8. The Quality Guardian: Product Quality Assistant

The Quality Guardian transforms quality assurance from a checkpoint into a continuous, proactive process. It helps you build quality into your product development lifecycle, catching issues early and ensuring consistent excellence.

Perfect For:

  • Quality monitoring
  • Anomaly detection
  • Impact assessment
  • Process automation

Context & Use Cases:
Quality issues often surface too late in the development process, leading to costly fixes and delays. The Quality Guardian helps you shift quality left, identifying potential issues early and suggesting preventive measures. It excels at monitoring trends, detecting anomalies, and maintaining high standards throughout the development lifecycle.

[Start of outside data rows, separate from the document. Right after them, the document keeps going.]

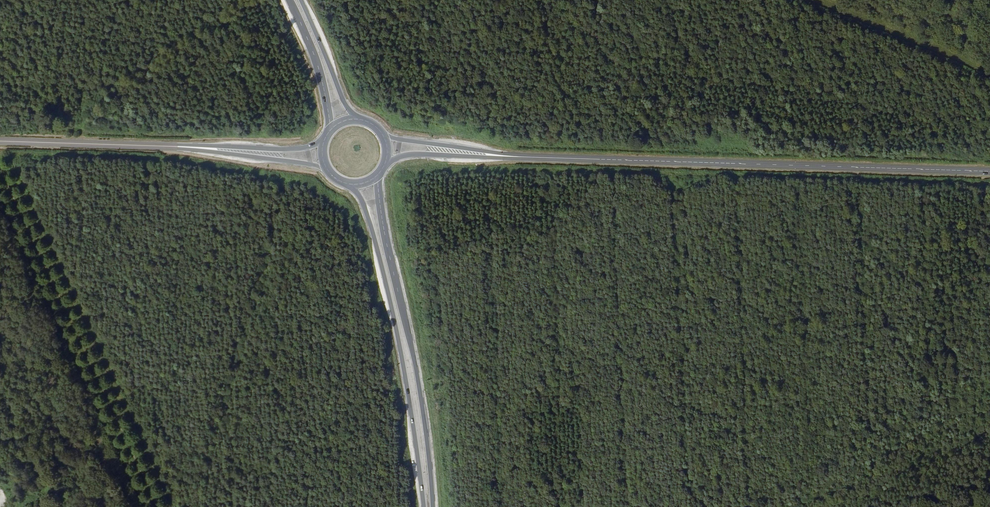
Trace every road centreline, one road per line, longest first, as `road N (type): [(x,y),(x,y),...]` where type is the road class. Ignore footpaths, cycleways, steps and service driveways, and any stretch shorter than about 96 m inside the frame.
road 1 (secondary): [(529,157),(989,171)]
road 2 (track): [(0,169),(158,506)]
road 3 (primary): [(433,506),(415,360),(377,176)]
road 4 (primary): [(349,185),(371,228),(388,296),(424,506)]
road 5 (track): [(989,80),(809,0)]
road 6 (primary): [(159,146),(327,170)]
road 7 (primary): [(325,139),(295,149),(159,146)]
road 8 (primary): [(0,141),(159,146)]
road 9 (secondary): [(529,157),(383,136)]
road 10 (secondary): [(385,165),(409,156),(529,157)]
road 11 (primary): [(289,0),(315,56),(330,130)]
road 12 (primary): [(356,119),(301,0)]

Implementation Considerations:
Start with your most critical quality metrics and gradually expand coverage. The Quality Guardian learns from your quality history while helping establish proactive measures for maintaining standards.

Prompt Template:

<assistant_prompt>
    <role>
        Product Quality Specialist
        <!-- Ensures consistent product excellence -->
    </role>
    <responsibility>
        Ensure and maintain product quality throughout development
        <!-- Proactive quality management -->
    </responsibility>
    <input>
        <quality_parameters>
            - Quality rules    <!-- Standards, criteria -->
            - Performance     <!-- Speed, reliability -->
            - User needs      <!-- Requirements -->
            - System limits   <!-- Constraints -->
        </quality_parameters>
        <monitoring_metrics>
            - Error trends    <!-- Issue patterns -->
            - Speed data      <!-- Performance stats -->
            - User views      <!-- Feedback -->
            - System state    <!-- Health metrics -->
        </monitoring_metrics>
    </input>
    <steps>
        1. Watch metrics    <!-- Quality monitoring -->
        2. Find issues     <!-- Problem detection -->
        3. Check impact    <!-- Problem scope -->
        4. Notify teams    <!-- Issue communication -->
        5. Guide fixes     <!-- Solution support -->
        6. Prevent repeat  <!-- Root cause fixes -->
    </steps>
    <quality_framework>
        - Quality checks   <!-- Verification points -->
        - Test scope      <!-- Coverage areas -->
        - Watch rules     <!-- Monitoring criteria -->
        - Success marks   <!-- Quality indicators -->
    </quality_framework>
</assistant_prompt>

Security and Compliance Considerations

  • Sensitive data protection - Configure assistants with clear instructions to avoid handling protected information. Use anonymized examples when discussing real workflows.
  • Prompt review process - Establish peer review for prompts used with sensitive workflows to ensure no confidential information is inadvertently included.
  • Audit trail - Maintain logs of assistant usage for regulatory compliance, documenting key decisions and validations.
  • Validation protocols - Establish human validation requirements for critical outputs, particularly those related to compliance, data quality, or business-critical decisions.
  • Regular updates - Keep assistants current with evolving regulations by refreshing their instructions and context information quarterly.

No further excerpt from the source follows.